When there were a lot of people there, we were one of those families that had a kid table and a grown-up table. The kid table was the round oak table in our kitchen and the adults got to eat in the actual dining room. It was always kind of fun sitting at the kid table. We were always silly and laughing and, once in a while, boisterous enough to get a warning from one of the adults.
I can still picture my mom making dinner. She always wore one of those full aprons while she bustled around the kitchen. Turkey, sweet potatoes with marshmallows, butter beans, salad, cranberry sauce, gravy, kielbasy (smoked and fresh!), string beans, stuffing (oh heart's delight!) and several types of pies.
My dad was always in charge of the mashed potatoes. I'm not sure how he ever came to be the Potato Engineer but, once they were ready, it was his job to mash them. Which he did with a hand masher and his tongue sticking slightly out of the corner of his mouth. When they reached fluffy perfection, he would pile them in a serving bowl and then embellish the heap with pats of butter.
My dad's other job was to carve the turkey - a job he took very seriously. He would come to the table with the big carving knife and one of those knife sharpeners that looked like a sword. He would take his place at the head of the table and start the Thanksgiving pageantry, criss-crossing the knife over the sharpener, elaborate arm swooping motions, until it was just right. Whatever that was. Who knew? Then he would poke the two prong fork into the turkey and begin to carve while we all waited anxiously. When he was done, we would all pile our plates, say grace and dig in.
After dinner, the adults would clean up and retire to the living room for beers, wine, sometimes a shot of something, and coffee for the ladies. Except my grandmother - she would have a beer or shot. Or both. Rest her soul.
The kids would go outside and play. Probably tag or some make believe game. In a little while we would come back in and have dessert.
I know there are people out there that dread holiday get-togethers - something I can't even imagine. My holiday memories are nothing but wonderful and happy. I don't remember anyone ever fighting or arguing - just a lot of eating, talking and laughing.

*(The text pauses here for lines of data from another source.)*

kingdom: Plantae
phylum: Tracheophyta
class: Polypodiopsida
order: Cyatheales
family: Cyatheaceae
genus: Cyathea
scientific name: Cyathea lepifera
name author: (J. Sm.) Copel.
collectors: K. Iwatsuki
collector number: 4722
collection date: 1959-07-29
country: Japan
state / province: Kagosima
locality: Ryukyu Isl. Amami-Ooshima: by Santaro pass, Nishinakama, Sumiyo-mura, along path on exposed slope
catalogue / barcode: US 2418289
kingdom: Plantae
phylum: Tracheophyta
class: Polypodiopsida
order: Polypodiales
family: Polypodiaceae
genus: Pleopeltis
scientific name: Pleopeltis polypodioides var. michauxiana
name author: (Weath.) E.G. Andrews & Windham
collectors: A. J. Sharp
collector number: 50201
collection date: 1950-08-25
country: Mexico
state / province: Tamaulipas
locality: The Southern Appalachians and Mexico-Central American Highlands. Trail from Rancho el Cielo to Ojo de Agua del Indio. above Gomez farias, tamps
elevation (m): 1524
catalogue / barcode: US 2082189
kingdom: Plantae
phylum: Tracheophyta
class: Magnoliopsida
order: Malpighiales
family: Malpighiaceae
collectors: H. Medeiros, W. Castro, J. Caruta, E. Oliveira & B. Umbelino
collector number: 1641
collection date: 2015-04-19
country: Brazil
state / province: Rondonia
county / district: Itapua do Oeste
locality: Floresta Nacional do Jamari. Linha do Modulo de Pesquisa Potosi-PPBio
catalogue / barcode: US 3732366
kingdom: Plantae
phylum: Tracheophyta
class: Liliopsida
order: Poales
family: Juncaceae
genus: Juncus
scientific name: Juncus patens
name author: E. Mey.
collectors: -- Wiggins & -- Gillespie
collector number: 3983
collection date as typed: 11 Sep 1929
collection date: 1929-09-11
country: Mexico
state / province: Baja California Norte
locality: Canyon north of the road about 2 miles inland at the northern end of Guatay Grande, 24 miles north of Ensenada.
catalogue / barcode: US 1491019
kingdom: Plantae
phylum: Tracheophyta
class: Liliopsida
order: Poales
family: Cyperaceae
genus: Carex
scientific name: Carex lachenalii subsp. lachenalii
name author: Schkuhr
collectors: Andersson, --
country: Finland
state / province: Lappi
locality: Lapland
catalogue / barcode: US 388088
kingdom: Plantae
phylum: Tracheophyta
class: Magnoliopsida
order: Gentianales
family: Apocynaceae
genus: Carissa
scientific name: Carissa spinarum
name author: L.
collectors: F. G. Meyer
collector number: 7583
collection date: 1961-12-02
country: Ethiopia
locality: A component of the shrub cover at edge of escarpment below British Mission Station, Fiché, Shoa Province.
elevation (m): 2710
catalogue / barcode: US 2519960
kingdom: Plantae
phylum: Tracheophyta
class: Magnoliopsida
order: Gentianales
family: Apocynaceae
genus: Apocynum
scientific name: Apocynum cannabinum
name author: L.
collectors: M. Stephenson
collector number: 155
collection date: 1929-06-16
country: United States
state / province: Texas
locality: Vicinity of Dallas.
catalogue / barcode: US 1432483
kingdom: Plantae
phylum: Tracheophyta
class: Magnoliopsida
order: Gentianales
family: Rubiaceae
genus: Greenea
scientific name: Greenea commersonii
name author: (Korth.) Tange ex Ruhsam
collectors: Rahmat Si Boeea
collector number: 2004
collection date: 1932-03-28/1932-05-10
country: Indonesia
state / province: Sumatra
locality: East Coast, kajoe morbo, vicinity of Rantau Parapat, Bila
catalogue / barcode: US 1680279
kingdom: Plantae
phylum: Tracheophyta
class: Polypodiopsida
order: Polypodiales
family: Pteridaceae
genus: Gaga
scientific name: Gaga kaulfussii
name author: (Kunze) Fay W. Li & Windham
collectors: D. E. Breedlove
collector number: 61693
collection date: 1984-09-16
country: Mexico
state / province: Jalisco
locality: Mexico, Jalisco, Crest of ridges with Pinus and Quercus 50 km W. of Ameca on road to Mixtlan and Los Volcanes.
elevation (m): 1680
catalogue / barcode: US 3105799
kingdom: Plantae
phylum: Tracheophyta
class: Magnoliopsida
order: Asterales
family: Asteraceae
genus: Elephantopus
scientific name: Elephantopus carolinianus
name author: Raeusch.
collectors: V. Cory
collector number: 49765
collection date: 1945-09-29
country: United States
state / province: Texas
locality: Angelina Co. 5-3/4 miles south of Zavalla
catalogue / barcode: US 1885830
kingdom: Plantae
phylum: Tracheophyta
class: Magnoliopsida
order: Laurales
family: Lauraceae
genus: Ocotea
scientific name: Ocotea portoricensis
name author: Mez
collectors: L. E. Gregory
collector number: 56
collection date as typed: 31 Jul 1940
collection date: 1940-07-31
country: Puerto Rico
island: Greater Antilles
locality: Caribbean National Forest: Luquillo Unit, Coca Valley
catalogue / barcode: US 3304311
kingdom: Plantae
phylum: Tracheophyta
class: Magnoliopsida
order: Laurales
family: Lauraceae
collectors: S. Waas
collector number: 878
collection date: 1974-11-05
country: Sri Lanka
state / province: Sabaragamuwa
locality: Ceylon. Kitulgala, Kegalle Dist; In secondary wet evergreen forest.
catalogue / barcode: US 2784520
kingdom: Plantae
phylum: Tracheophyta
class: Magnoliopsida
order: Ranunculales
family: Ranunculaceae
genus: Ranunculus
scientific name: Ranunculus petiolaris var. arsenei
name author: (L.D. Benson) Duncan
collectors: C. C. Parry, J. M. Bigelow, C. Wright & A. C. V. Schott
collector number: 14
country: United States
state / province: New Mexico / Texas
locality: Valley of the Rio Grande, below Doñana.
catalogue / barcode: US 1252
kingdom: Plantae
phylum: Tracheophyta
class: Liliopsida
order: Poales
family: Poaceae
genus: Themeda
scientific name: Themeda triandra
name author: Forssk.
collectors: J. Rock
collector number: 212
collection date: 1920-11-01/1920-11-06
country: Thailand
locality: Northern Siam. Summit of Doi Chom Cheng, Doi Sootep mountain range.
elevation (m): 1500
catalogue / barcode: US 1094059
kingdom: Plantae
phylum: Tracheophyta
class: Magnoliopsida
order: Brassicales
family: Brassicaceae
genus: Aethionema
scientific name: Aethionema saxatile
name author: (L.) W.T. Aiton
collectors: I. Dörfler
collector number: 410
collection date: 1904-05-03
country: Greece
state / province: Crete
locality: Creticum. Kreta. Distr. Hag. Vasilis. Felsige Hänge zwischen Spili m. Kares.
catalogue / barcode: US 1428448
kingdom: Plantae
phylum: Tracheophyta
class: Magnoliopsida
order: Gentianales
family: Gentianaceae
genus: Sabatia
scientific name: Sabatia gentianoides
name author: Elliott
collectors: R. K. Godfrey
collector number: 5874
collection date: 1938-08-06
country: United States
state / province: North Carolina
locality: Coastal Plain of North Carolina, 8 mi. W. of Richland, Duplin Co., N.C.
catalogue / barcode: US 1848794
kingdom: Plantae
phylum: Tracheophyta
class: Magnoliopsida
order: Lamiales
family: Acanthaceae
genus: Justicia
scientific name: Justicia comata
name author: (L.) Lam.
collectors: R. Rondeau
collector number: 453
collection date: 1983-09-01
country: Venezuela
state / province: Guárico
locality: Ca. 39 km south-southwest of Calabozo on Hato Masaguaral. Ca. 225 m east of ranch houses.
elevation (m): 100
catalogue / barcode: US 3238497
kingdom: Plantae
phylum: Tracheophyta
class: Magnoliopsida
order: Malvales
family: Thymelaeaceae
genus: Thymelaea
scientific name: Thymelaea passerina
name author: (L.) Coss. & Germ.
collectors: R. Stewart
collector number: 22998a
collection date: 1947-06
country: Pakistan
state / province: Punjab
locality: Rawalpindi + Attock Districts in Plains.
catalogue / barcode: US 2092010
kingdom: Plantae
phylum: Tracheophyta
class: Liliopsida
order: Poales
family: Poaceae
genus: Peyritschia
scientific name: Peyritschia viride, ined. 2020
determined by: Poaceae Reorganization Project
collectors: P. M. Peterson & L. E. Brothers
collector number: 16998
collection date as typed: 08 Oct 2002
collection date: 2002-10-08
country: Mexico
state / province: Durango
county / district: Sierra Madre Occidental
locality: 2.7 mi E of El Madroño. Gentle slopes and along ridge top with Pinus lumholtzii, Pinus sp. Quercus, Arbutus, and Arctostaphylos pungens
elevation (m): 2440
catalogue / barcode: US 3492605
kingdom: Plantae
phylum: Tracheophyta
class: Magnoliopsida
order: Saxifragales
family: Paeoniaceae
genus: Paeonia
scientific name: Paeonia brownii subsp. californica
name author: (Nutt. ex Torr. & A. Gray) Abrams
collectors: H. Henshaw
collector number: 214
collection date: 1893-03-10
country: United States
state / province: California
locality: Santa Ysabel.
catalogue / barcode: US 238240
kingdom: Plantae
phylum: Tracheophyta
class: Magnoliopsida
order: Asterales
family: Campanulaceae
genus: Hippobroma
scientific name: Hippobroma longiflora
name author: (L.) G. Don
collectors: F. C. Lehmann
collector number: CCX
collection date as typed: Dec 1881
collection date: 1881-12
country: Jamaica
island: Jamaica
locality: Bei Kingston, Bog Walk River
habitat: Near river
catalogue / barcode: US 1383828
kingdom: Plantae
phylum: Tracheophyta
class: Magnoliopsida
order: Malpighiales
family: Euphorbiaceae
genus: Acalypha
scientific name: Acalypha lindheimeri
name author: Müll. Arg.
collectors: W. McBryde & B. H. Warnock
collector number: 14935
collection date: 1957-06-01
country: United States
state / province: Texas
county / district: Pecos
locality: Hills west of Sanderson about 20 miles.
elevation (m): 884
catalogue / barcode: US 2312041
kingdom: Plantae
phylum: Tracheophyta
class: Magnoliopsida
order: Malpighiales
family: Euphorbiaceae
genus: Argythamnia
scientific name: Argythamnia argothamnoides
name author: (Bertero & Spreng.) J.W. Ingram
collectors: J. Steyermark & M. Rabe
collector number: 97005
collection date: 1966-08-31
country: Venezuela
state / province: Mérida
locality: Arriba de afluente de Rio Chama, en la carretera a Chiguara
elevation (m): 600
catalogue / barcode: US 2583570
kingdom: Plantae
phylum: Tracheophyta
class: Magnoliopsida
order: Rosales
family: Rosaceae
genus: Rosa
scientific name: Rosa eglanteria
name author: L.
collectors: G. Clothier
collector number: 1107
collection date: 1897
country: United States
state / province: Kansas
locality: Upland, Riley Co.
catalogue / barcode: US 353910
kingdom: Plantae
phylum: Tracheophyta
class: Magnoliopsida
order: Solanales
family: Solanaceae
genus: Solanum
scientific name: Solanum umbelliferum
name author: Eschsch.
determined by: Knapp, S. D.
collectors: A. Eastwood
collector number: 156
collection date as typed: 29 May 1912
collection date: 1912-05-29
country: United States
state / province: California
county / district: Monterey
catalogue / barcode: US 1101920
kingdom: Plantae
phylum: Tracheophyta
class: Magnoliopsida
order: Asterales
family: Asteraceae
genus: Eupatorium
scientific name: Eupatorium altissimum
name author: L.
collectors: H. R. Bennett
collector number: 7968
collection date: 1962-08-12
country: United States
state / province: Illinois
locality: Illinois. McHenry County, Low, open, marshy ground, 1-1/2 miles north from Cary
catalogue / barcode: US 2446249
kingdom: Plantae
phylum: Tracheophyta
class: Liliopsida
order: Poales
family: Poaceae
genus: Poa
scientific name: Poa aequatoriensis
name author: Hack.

As the years went on, the number or guests dwindled until it was just my parents, grandmother my and my sister's families.
And now it is just my mom.
Who very graciously agreed to cook the 24 pound turkey I got from Giant.
Because, hey, free turkey! Plus her house is warmer.
So this year, my hubby, kids and I will have Thanksgiving dinner with my mom. And so it goes.
I don't really think about Thanksgiving Past very often so I'm glad I wrote this post. It gave me a chance to look back, almost like I was standing outside and looking in the dining room windows of my parents' house. I see a room full of people, sitting around a bountiful table, enjoying each other's company. I can hear the animated conversations and laugher. As I step back into the evening, the lights glow warmly and I can still catch the sound of an extra hearty laugh.
I step a little further back still and, even though I can no longer hear the people inside, the cheerful lights spill into the yard.
Snow flurries start to fall and I start to float up into the sky. Down below I can see the houses of our neighbors, where they are also sitting down to their holdiay meals.
Floating a higher still I can see over my whole home town and the twinkling lights of all the little houses. A beautiful peace alights on the earth, and I think to myself...
"Holy Crap! I'm flying!"
This post was brought to you by NaBloPoMo and Perrier.